***** RECORD EXTRACTS *****

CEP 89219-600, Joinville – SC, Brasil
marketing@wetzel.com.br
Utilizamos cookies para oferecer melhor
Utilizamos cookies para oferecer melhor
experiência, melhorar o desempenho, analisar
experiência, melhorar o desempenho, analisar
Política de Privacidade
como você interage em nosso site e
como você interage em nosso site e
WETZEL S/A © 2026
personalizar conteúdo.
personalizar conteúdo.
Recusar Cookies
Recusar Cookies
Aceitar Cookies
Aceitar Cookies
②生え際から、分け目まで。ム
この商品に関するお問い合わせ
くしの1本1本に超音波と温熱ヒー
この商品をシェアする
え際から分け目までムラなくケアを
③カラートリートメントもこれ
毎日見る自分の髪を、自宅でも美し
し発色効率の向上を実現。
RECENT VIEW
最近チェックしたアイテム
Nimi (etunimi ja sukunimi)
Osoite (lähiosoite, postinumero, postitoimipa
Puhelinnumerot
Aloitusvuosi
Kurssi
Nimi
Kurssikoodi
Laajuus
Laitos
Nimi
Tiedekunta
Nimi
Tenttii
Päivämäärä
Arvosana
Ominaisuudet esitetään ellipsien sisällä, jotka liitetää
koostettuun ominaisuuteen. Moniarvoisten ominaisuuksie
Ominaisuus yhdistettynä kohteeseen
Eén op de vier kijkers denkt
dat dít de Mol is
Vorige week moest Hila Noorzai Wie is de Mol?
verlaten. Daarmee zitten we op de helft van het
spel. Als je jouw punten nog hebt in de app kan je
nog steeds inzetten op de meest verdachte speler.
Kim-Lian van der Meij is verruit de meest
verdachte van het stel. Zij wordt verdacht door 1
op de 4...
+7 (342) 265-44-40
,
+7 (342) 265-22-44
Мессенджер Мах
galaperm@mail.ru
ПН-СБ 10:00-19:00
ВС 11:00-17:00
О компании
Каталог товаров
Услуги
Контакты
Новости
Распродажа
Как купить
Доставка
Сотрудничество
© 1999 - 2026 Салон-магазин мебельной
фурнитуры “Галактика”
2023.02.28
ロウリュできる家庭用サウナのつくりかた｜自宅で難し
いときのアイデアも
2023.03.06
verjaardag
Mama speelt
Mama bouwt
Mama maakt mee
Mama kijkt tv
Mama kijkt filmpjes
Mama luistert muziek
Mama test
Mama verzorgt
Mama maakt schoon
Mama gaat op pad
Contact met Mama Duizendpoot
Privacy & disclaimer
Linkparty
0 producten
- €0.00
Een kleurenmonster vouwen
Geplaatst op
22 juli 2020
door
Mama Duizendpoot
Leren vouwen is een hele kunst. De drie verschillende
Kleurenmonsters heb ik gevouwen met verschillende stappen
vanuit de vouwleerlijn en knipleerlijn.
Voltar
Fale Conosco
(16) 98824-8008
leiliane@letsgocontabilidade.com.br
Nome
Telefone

*****

What you return must be the lines from the line holding "ВС 11:00-17:00" through the final line of the material, word for word, and nothing more.

RESULT OF THE TASK:
ВС 11:00-17:00
О компании
Каталог товаров
Услуги
Контакты
Новости
Распродажа
Как купить
Доставка
Сотрудничество
© 1999 - 2026 Салон-магазин мебельной
фурнитуры “Галактика”
2023.02.28
ロウリュできる家庭用サウナのつくりかた｜自宅で難し
いときのアイデアも
2023.03.06
verjaardag
Mama speelt
Mama bouwt
Mama maakt mee
Mama kijkt tv
Mama kijkt filmpjes
Mama luistert muziek
Mama test
Mama verzorgt
Mama maakt schoon
Mama gaat op pad
Contact met Mama Duizendpoot
Privacy & disclaimer
Linkparty
0 producten
- €0.00
Een kleurenmonster vouwen
Geplaatst op
22 juli 2020
door
Mama Duizendpoot
Leren vouwen is een hele kunst. De drie verschillende
Kleurenmonsters heb ik gevouwen met verschillende stappen
vanuit de vouwleerlijn en knipleerlijn.
Voltar
Fale Conosco
(16) 98824-8008
leiliane@letsgocontabilidade.com.br
Nome
Telefone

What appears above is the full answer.